Sudjatmoko (1983) misalnya, menyatakan bahwa pemukiman harus memegang peranan utama dalam strategi pembangunan nasional, dan bahwa motor pertumbuhan dari pembangunan itu berpusat pada konstruksi dan modernisasi pemukiman. Pernyataan Sudjatmoko tersebut akan menjadi sangat penting dalam mengkaji tetap ada dan tumbuhnya wilayah kampung kumuh yang telah memperoleh bantuan KIP (Kampung Improvement Program) seperti yang ada di kota-kota besar di Indonesia. Keberadaan pemukiman kumuh itu mungkin disebabkan kurang modernnya pembangunan yang dilakukan, atau mungkin juga karena variabel-variabel lain yang tidak diperhitungkan sebelumnya seperti pengaturan migrasi ke kota besar yang sukar dikendalikan, atau karena dalam perhitungan perbaikan kampung tersebut tidak dipikirkan adanya kebudayaan kemiskinan.
Salah satu bentuk penanganan kawasan kumuh dapat dilakukan melalui pengenalan terhadap pandangan masyarakat miskin berpenghasilan rendah terhadap rumahnya. Mereka diuapayakan memiliki mindset bahwa perumahan sebagai kebutuhan dasar dan sekaligus sumber daya modal yang berguna untuk meningkatkan kehidupan dan penghidupan mereka. Oleh karenya mereka diupayakan untuk berpartisipasi aktif dalam meningkatkan kualitas lingkungan hidup mereka.

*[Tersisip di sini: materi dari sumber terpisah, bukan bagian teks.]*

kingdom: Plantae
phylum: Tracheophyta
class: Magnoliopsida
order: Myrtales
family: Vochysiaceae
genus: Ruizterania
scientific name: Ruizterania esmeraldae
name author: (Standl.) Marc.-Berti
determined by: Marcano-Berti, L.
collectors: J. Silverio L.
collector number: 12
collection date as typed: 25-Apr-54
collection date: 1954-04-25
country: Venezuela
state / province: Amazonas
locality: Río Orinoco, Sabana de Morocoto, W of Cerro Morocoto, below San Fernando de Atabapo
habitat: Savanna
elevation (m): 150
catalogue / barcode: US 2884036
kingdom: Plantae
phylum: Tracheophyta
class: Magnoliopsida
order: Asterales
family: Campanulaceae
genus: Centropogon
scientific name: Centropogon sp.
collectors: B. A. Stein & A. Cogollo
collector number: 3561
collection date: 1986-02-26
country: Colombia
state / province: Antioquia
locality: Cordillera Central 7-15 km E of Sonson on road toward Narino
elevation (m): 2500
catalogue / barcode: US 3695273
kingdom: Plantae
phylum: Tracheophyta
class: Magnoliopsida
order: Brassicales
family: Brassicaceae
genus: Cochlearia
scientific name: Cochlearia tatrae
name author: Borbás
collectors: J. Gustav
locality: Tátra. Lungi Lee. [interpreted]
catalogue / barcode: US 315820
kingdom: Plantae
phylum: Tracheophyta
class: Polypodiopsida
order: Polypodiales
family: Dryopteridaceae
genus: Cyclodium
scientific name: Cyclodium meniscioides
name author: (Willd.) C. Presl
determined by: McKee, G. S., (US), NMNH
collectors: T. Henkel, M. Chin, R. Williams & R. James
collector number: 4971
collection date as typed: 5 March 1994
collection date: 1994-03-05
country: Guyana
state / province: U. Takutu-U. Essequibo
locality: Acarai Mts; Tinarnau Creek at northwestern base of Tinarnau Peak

Partisipasi masyarakat pada peningkatan kualitas lingkungan pemukiman kumuh merupakan hal yang sangat penting karena dengan melibatkan masyarakat maka manfaat dan keuntungan dari pembangunan dapat lebih terjamin dalam pemerataan, dan memperkuat kapasitas masyarakat dalam memobilisasi dirinya.
Sebagai akhir kata mungkin dapat dikatakan bahwa, kehidupan ekonomi yang berada dalam sektor informal merupakan bagian yang tidak terpisahkan dari kehidupan sosial masyarakat miskin penghuni pemukiman kumuh dan bahwa kesemuanya itu mengacu pada kebudayaan kemiskinan yang merupakan pedoman bagi kehidupan mereka. Di antara ciri-ciri kebudayaan kemiskinan yang menjadi model bagi pola kehidupan ekonomi informal adalah tidak atau kurang efektifnya partisipasi orang miskin dalam pranata-pranata yang berlaku dalam masyarakat luas, dan karena itu orang miskin tidak mempunyai akses untuk memanfaatkan fasilitas-fasilitas yang tersedia melalui pranata-pranata tersebut. Ternyata kekumuhan dari pemukiman yang mereka ciptakan yang telah menghasilkan kehidupan ekonomi informal dan begitu juga sebaliknya kehidupan kumuh mereka itu dikumuhkan lebih lanjut oleh corak kehidupan ekonomi mereka.